2.3 / 5 (3) Jan 11, 2010
the information encoded in two entangled photons
A bit far-fetched for a "quantum computer".
But certainly attention arousing.
3 / 5 (5) Jan 11, 2010
A pity that the "information encoded in two entangled photons" is not more adequately described - the heuristic association between this entanglement and the derivation of analytical results is left in a condition that approaches mysticism, appears more like a belief system than a quantified methodological approach. Which photons these are, how they obtained their emission energy and the relation between their energy levels and any quantum-state medium they may have passed through, are associated with, or which has modulated their phase-states, is unaddressed. Presumably the qubit state information was programmed into these photons as amounting to a modelling approximation of the hydrogen molecule, is therefore axiomatically subject to (Bergson) falsification itself and has nothing to do with quantum measurement of actual molecular hydrogen. There is something simplistic about this, as a few hundred qubits could model the entire universe but take billions of years to derive analysis.

++++++++++++++++++++

Problems ->
A) Using the forum comments, answer each question on its own line, labeled as given:
(i) What date appears on the comments?
(ii) Which molecule does the longer comment presume the qubit information was programmed to model?
(iii) According to the longer comment, how many qubits could model the entire universe?
B) In the records, begin at the line that has "family: Gentianaceae" and stop after the line that has "scientific name: Cathartes aura". Express those lines as a Markdown table with the columns Line and Entry, giving each row a number and leaving out blank lines.
The forum comments and the records below them are unrelated.

++++++++++++++++++++

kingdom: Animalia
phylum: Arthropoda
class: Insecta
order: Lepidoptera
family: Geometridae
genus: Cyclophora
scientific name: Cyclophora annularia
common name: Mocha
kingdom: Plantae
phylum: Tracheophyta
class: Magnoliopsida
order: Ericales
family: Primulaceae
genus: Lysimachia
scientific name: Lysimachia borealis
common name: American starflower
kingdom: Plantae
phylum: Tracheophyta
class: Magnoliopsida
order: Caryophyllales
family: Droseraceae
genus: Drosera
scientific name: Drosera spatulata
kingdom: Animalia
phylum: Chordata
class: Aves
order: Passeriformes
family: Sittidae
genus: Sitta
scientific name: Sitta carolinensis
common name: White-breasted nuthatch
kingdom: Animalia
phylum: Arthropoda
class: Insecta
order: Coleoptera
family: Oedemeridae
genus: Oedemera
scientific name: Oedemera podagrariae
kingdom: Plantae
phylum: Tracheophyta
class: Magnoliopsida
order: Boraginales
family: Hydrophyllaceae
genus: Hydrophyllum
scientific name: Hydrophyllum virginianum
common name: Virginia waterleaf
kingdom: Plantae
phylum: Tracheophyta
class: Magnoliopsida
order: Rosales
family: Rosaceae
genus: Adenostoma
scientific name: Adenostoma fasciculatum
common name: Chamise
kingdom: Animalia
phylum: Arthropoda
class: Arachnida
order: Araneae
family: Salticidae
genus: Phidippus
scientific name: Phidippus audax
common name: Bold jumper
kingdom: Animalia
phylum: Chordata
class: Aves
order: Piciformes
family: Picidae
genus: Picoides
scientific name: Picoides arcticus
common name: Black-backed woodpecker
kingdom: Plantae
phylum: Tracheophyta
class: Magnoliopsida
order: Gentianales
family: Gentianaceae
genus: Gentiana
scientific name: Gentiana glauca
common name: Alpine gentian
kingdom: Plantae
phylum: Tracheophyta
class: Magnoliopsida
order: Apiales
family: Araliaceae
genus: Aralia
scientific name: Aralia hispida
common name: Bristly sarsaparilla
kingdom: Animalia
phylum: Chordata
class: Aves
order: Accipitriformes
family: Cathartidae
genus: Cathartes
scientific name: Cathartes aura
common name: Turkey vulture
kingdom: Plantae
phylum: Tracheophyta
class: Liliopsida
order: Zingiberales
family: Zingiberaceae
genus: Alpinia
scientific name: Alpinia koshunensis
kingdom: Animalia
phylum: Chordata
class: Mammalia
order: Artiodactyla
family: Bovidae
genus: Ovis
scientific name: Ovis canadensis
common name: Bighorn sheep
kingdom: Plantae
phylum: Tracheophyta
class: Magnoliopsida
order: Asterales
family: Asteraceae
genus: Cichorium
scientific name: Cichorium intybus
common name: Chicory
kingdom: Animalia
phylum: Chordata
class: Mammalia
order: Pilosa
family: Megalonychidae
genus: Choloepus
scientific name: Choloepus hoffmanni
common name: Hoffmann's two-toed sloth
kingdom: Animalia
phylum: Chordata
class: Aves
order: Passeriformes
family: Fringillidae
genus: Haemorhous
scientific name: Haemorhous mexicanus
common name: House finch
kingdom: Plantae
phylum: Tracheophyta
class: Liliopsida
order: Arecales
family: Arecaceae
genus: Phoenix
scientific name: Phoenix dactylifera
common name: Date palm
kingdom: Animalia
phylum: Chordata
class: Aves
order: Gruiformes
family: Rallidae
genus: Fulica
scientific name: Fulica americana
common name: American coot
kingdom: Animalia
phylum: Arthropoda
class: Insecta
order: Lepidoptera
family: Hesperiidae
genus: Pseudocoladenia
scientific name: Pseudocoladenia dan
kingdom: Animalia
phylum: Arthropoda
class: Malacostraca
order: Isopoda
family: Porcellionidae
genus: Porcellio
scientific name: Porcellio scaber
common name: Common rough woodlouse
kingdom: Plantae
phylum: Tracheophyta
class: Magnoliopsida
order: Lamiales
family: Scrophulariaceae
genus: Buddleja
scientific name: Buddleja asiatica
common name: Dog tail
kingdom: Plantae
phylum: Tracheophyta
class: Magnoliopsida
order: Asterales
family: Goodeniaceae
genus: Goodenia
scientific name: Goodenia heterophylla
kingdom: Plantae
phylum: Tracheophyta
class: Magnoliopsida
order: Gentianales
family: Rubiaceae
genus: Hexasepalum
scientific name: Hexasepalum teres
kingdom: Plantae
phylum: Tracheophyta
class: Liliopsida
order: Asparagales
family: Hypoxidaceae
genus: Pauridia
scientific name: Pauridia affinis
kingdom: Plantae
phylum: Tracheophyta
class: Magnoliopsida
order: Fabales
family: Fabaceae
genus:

++++++++++++++++++++

Task-by-task outputs ->
A)
(i) Jan 11, 2010
(ii) The hydrogen molecule
(iii) A few hundred

B)
| Line | Entry |
|---|---|
| 1 | family: Gentianaceae |
| 2 | genus: Gentiana |
| 3 | scientific name: Gentiana glauca |
| 4 | common name: Alpine gentian |
| 5 | kingdom: Plantae |
| 6 | phylum: Tracheophyta |
| 7 | class: Magnoliopsida |
| 8 | order: Apiales |
| 9 | family: Araliaceae |
| 10 | genus: Aralia |
| 11 | scientific name: Aralia hispida |
| 12 | common name: Bristly sarsaparilla |
| 13 | kingdom: Animalia |
| 14 | phylum: Chordata |
| 15 | class: Aves |
| 16 | order: Accipitriformes |
| 17 | family: Cathartidae |
| 18 | genus: Cathartes |
| 19 | scientific name: Cathartes aura |